I don't know why there is high latency in the code. please tell me the root cause if you are free to test my code. thanks very much.
I am waiting for your response. thanks again.
Thanks for creating the repo. We will add it to our list of things to do and follow up after investigating it.
In the meantime, I believe you're running into buffer bloat issues. Basically if you're producing data faster than the network can carry, your stream buffers are going to grow and grow until you hit the buffer limits and then s2n-quic will start applying backpressure on the sender. If you want to avoid this behavior you can call flush on the stream after you send a message and this will make sure the peer receives the data before sending the next one. It's possible that this isn't what is happening. But looking at the initial results, that's my hunch.
Thanks a lot, @colmmacc, I think the bitrate is only < 5MBps in my demo, Why is low and stable latency when I use the TCP connection?
More questions:
Hi @camshaft, any test progress for my code. thanks.
Hi @fy2462,
Looking into this is still something we'd like to do, but we haven't gotten to it yet. After we investigate this further we'll let you know.
Thanks!
Got it, thanks @goatgoose. BTW, I have set some s2n-quic limits in my code. you can find it here, but it doesn't work.
Hi, @goatgoose, Any time to look into this? strongly want to know why? Thank you very much again.
@goatgoose @camshaft Hi guys,
s2n-quic
is a great project, and have easy API to use, I am very hope to use it in my production project, But I think there is a little slow for issue response and trance in community. I think it maybe busy for your work. but It is not good for the project growing up.
Anyway, I hope s2n-quic
will be the top 1 project for QUIC. Thanks for your work. looking forward your response.

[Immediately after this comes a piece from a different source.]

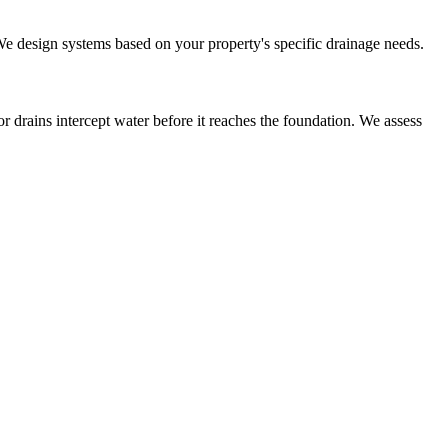
 We design systems based on your property's specific drainage needs.
r drains intercept water before it reaches the foundation. We assess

As path latency increases, your buffering limits also need to increase. You can try to apply the same limits as the perf server:
@camshaft Thanks very much, I will try it.
@camshaft
I set the limits with the example, but panic happened. thread 'tokio-runtime-worker' panicked at 'Receive window must not exceed 32bit range'
, when the client connect to server.
So don't make the value so high then. There's no way you're going to get 5000Gbps over a 400RTT network.
@camshaft Got it, thanks. So I think this comment should be Mbits/s https://github.com/aws/s2n-quic/blob/e5ae19ff115a09d29a8b041728393df85f0b69ea/quic/s2n-quic-qns/src/perf.rs#L102
@camshaft Thanks for your time to response, I try to change the limits as: https://github.com/fy2462/s2n_quic_latency_reproducer/blob/2dac5a513afdadf65ab0ea9ed740019f1abbbc07/hbb_common/src/quic.rs#L170
But the demo still works bad after I mock the network latency, Could you help me to test the demo in your own PC, and find why it bad performance. miss it if you are not free, thanks again.
PS: I mock the latency with sudo tc qdisc add dev eth0 root netem delay 50ms
on the demo client side.
@fy2462 - What is your bandwidth/latency as measured by iperf (https://github.com/esnet/iperf) when you have that netem delay set?
netem delay 50ms
adds a delay to every packet that is going out of that interface.
I am going to assume that your PATH MTU of that interface is the default of 1500 bytes.
This means it's going to take about 118 packets to deliver a 177k buffer (the size of image.png)
I'm not sure where the netem
filter actually applies its delays, but it could be sending every packet in serial, and delaying each one 50ms. If this is the case, it should take 5.9 seconds to complete the delivery of that 177k image.png. In this case, your transfer rate would be 19.8Kbps assuming everything else was instantaneous.
In short, I don't think you're actually hitting the latency of s2n-quic here. If you want to test the overall bandwidth of your server.. I recommend spinning up a couple hundred clients in parallel, then you could get an idea of the overall throughput of the server, even with laggy network.
@fy2462 - Have you run into any other troubles with performance?
Hi guys:
I have a problem worried with me. I send the protobuf bytes with s2n-quic, but I can not parse the proto on receive side when the bytes size is too long.
Do we have any good encode and decode frame data solution?
Thanks all of you.